Recording the first few episodes were really, really scary. I’m a strong writer, but speaking? Not really my forte, especially when my co-host is a person who could talk for hours without coming up for air.
I had so much anxiety about my ability to speak confidently, that I took three rounds of improv classes.
Improv helped tremendously.
I learned to not over think things. Sometimes, you just gotta open your mouth and trust that the right thing will fly out of it. And if it doesn’t, you need to learn to cut yourself some slack. Or ensure you have a great editor.
As of this moment, we’ve recorded over 150 episodes. Slowly, but surely, we build a dedicated following that tuned in weekly. They asked us tons of questions, struck up conversations on social media, and a few even sent us gifts. It was absolutely delightful.
In the late spring of this year, our podcast producer left (on good terms, in case you are wondering) and GFY was going to take a hiatus. I needed to make a decision.
I had considered podcasting on my own. I was already doing interesting interviews with super-smart people, so why not record them and create my own show? Plus, I had an existing audience who knew who I was and were already listening to me on a podcast. I potentially already had listeners! I didn’t want to just sit back and watch that audience walk away.
Of course, the trouble was I didn’t exactly know how to make a podcast.
Because I am insane, I decided to go full throttle and figure it out. I bought a microphone. I learned how to use Garage Band. I purchased music. I downloaded software to record phone calls on Skype.
A week later, I launched my first show.
It was just me and a microphone, telling my story. It was okay. It took forever to record, edit and upload. But I did it and it felt great.
Or at least it felt great for a moment.
Because as soon as I posted the first show, I had another one to make. And then another after that. And so on…. and so on….
This podcasting stuff takes so much time! You have to set up the interview, prep for the interview, then do the interview. Then there’s editing, transcribing, writing, recording and editing the intro and outro, coming up with a marketing strategy… it’s a lot. And I realized I was spending about 10 hours a week making this happen. And I wasn’t getting paid for it.

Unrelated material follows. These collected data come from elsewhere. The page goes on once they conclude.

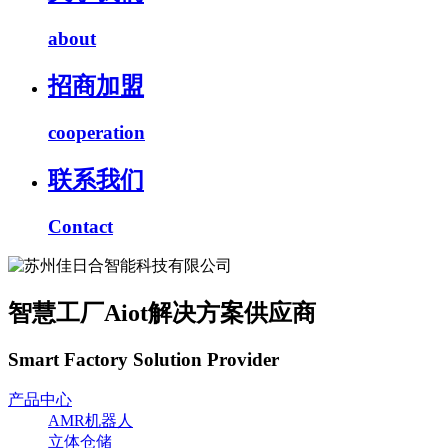
about
招商加盟
cooperation
联系我们
Contact
智慧工厂Aiot解决方案供应商
Smart Factory Solution Provider
产品中心
AMR机器人
立体仓储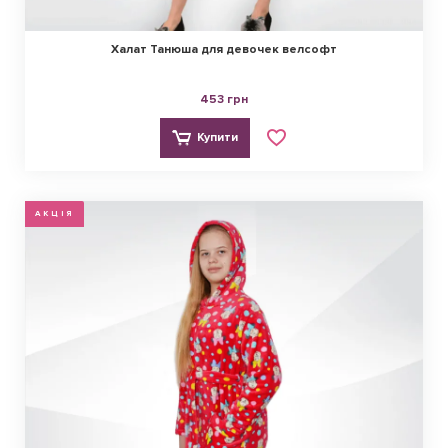
Халат Танюша для девочек велсофт
453 грн
Купити
АКЦІЯ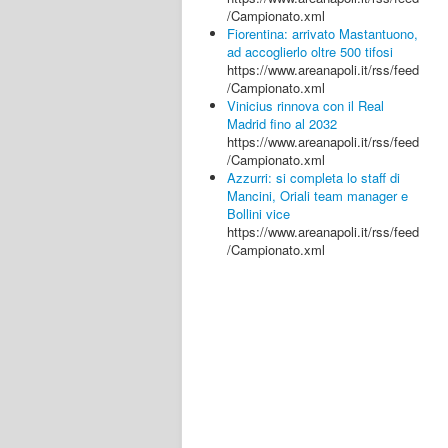
/Campionato.xml
Fiorentina: arrivato Mastantuono,
ad accoglierlo oltre 500 tifosi
https://www.areanapoli.it/rss/feed
/Campionato.xml
Vinicius rinnova con il Real
Madrid fino al 2032
https://www.areanapoli.it/rss/feed
/Campionato.xml
Azzurri: si completa lo staff di
Mancini, Oriali team manager e
Bollini vice
https://www.areanapoli.it/rss/feed
/Campionato.xml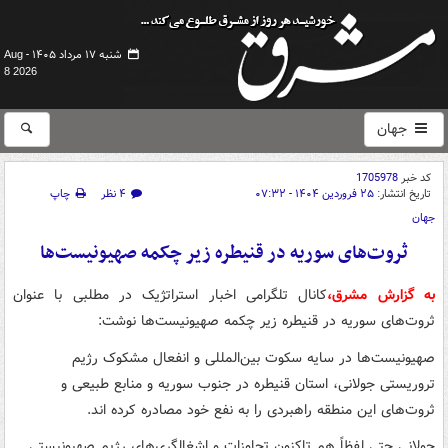
شنبه ۱۷ مرداد ۱۴۰۵ -
Aug
8 2026
جهان
کد خبر
1705978
تاریخ انتشار:
۲۵ فروردین ۱۴۰۴ - ۰۷:۳۲
۴ نظر
چاپ
جهان
ثروت‌های سوریه در قنیطره زیر چکمه صهیونیست‌ها
به گزارش مشرق،
کانال تلگرامی اخبار استراتژیک در مطلبی با عنوان
ثروت‌های سوریه در قنیطره زیر چکمه صهیونیست‌ها نوشت:
صهیونیست‌ها در سایه سکوت بین‌المللی و انفعال مشکوک رژیم
تروریستی جولانی، استان قنیطره در جنوب سوریه و منابع طبیعی و
ثروت‌های این منطقه راهبردی را به نفع خود مصادره کرده اند.
جولانی حتی لفظاً هم تاکنون تجاوزات و اشغالگری‌های رژیم صهیونیستی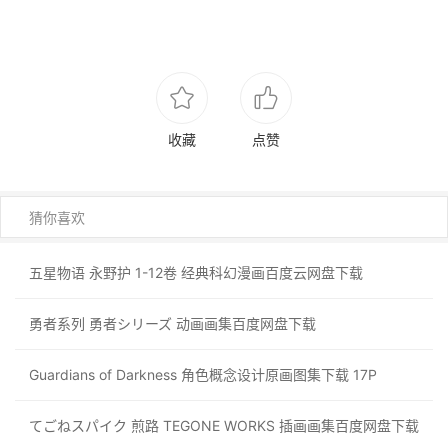
收藏
点赞
猜你喜欢
五星物语 永野护 1-12卷 经典科幻漫画百度云网盘下载
勇者系列 勇者シリーズ 动画画集百度网盘下载
Guardians of Darkness 角色概念设计原画图集下载 17P
てごねスパイク 煎路 TEGONE WORKS 插画画集百度网盘下载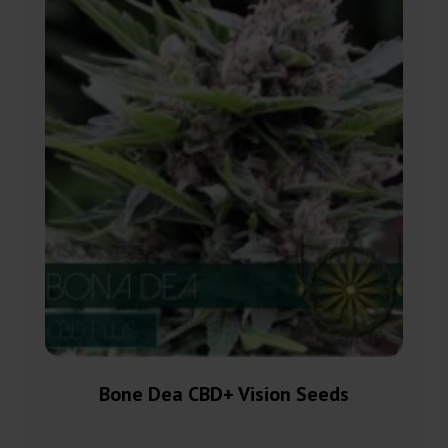
Bone Dea CBD+ Vision Seeds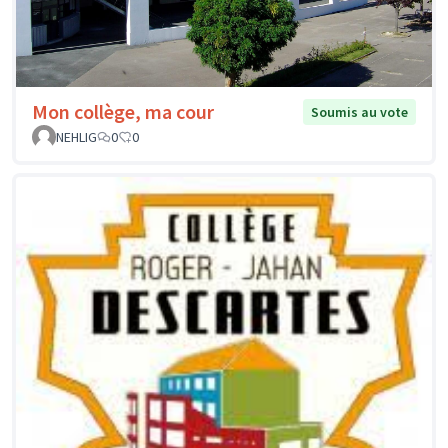
Mon collège, ma cour
Soumis au vote
NEHLIG
0
0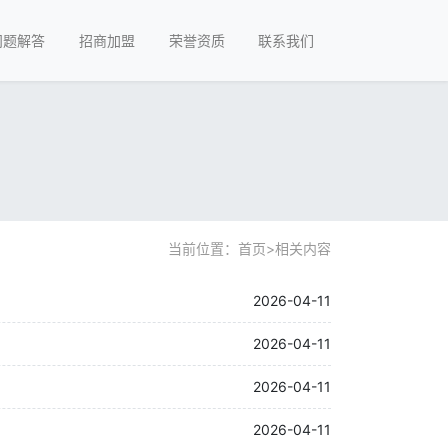
问题解答
招商加盟
荣誉资质
联系我们
当前位置：
首页
>
相关内容
2026-04-11
2026-04-11
2026-04-11
2026-04-11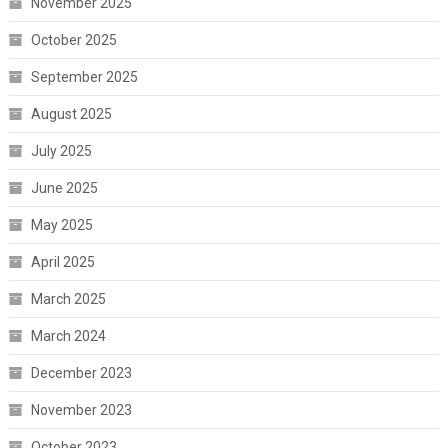
November 2025
October 2025
September 2025
August 2025
July 2025
June 2025
May 2025
April 2025
March 2025
March 2024
December 2023
November 2023
October 2023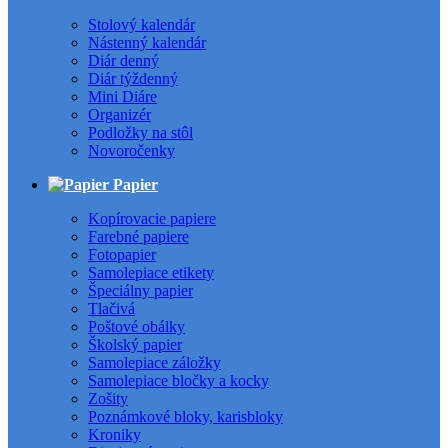
Stolový kalendár
Nástenný kalendár
Diár denný
Diár týždenný
Mini Diáre
Organizér
Podložky na stôl
Novoročenky
Papier
Kopírovacie papiere
Farebné papiere
Fotopapier
Samolepiace etikety
Špeciálny papier
Tlačivá
Poštové obálky
Školský papier
Samolepiace záložky
Samolepiace bločky a kocky
Zošity
Poznámkové bloky, karisbloky
Kroniky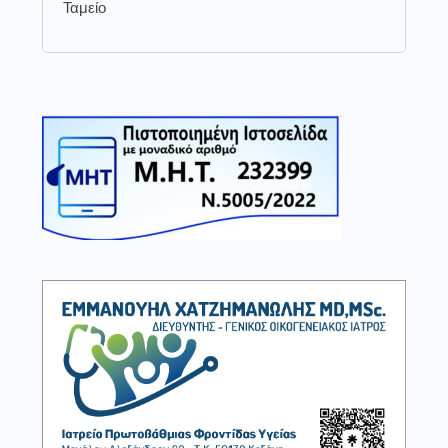
Ταμείο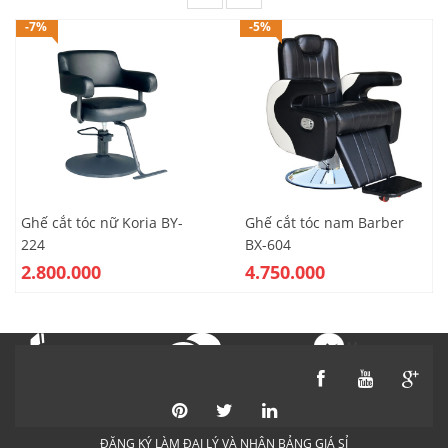
-7%
-5%
Ghế cắt tóc nữ Koria BY-
Ghế cắt tóc nam Barber
224
BX-604
2.800.000
4.750.000
Messenger
Gọi điện
Nhắn tin
ĐĂNG KÝ LÀM ĐẠI LÝ VÀ NHẬN BẢNG GIÁ SỈ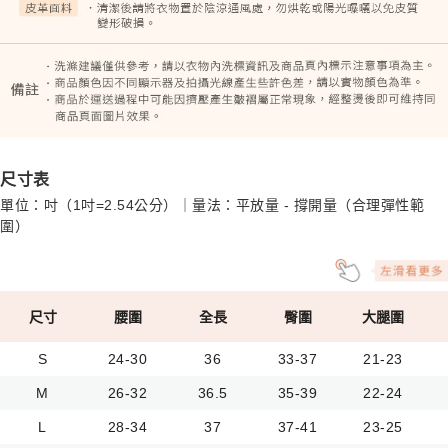
尺寸表
單位：吋（1吋=2.54公分）｜量法：平放量 - 撐開量（合理彈性範
圍）
尺寸
腰圍
全長
臀圍
大腿圍
S
24-30
36
33-37
21-23
M
26-32
36.5
35-39
22-24
L
28-34
37
37-41
23-25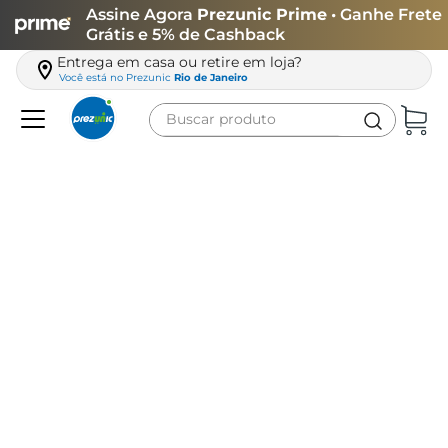
Assine Agora
Prezunic Prime
• Ganhe Frete
Grátis e 5% de Cashback
Entrega em casa ou retire em loja?
Você está no
Prezunic
Rio de Janeiro
Buscar produto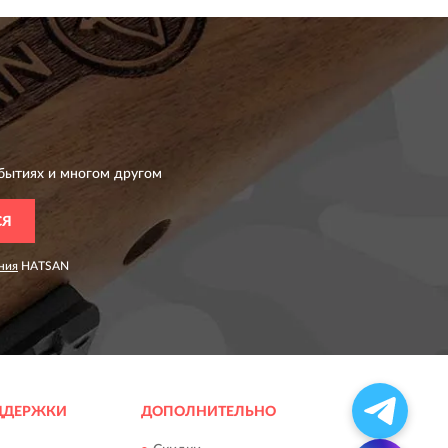
бытиях и многом другом
СЯ
ния
HATSAN
ДДЕРЖКИ
ДОПОЛНИТЕЛЬНО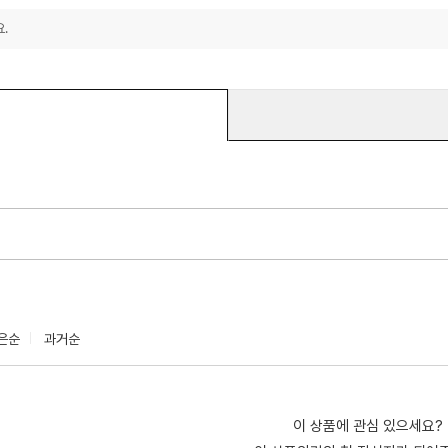
.
은순
과거순
이 상품에 관심 있으세요?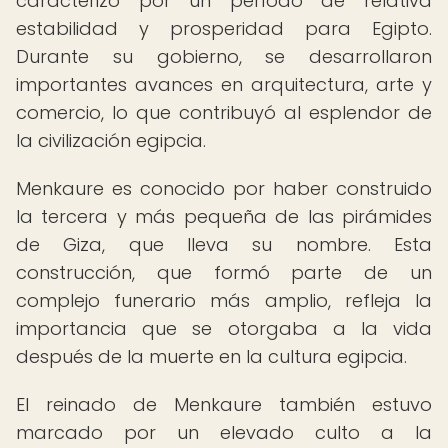
caracterizó por un período de relativa
estabilidad y prosperidad para Egipto.
Durante su gobierno, se desarrollaron
importantes avances en arquitectura, arte y
comercio, lo que contribuyó al esplendor de
la civilización egipcia.
Menkaure es conocido por haber construido
la tercera y más pequeña de las pirámides
de Giza, que lleva su nombre. Esta
construcción, que formó parte de un
complejo funerario más amplio, refleja la
importancia que se otorgaba a la vida
después de la muerte en la cultura egipcia.
El reinado de Menkaure también estuvo
marcado por un elevado culto a la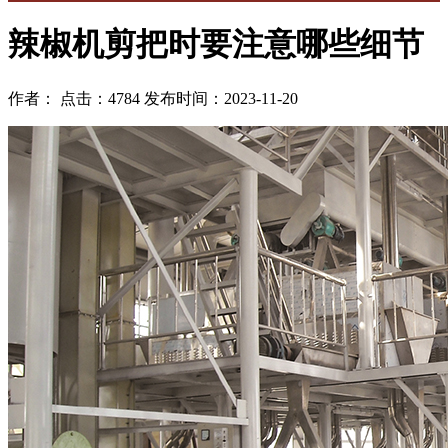
辣椒机剪把时要注意哪些细节
作者： 点击：4784 发布时间：2023-11-20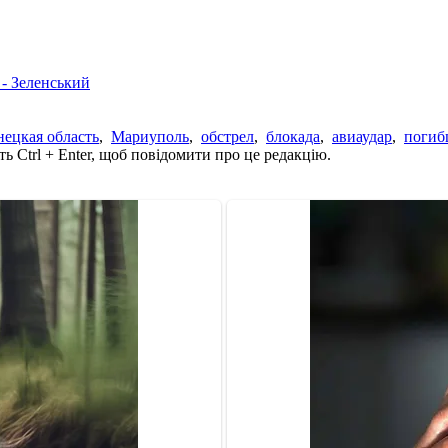
 - Зеленський
ецкая область
,
Мариуполь
,
обстрел
,
блокада
,
авиаудар
,
погиб
ь Ctrl + Enter, щоб повідомити про це редакцію.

For a new-ish show, I had respectable listenership. I thought the content was great. I’m really, really, really proud of what I made. But it wasn’t enough to even earn $20 from a sponsor. Really. I asked people who sell podcast ads.
So I had to get real with myself.
What am I really trying to accomplish? Not just with this podcast, but with my career and life? I love writing, which is an element of podcasting. And I love working, but I want to work SMARTER, not HARDER. And since this show takes up roughly 30 percent of the time I eventually want to dedicate to working every week, I decided to put it on hold. I might take it up again, but not until I have the time. And right now I don’t.
I love that I gave it a shot, and now I know it’s not the right move to make at this time. I’ll still be doing interviews, just only in written form.
So that’s why I’m a quitter, again. It’s a little scary, but also feels pretty darn good.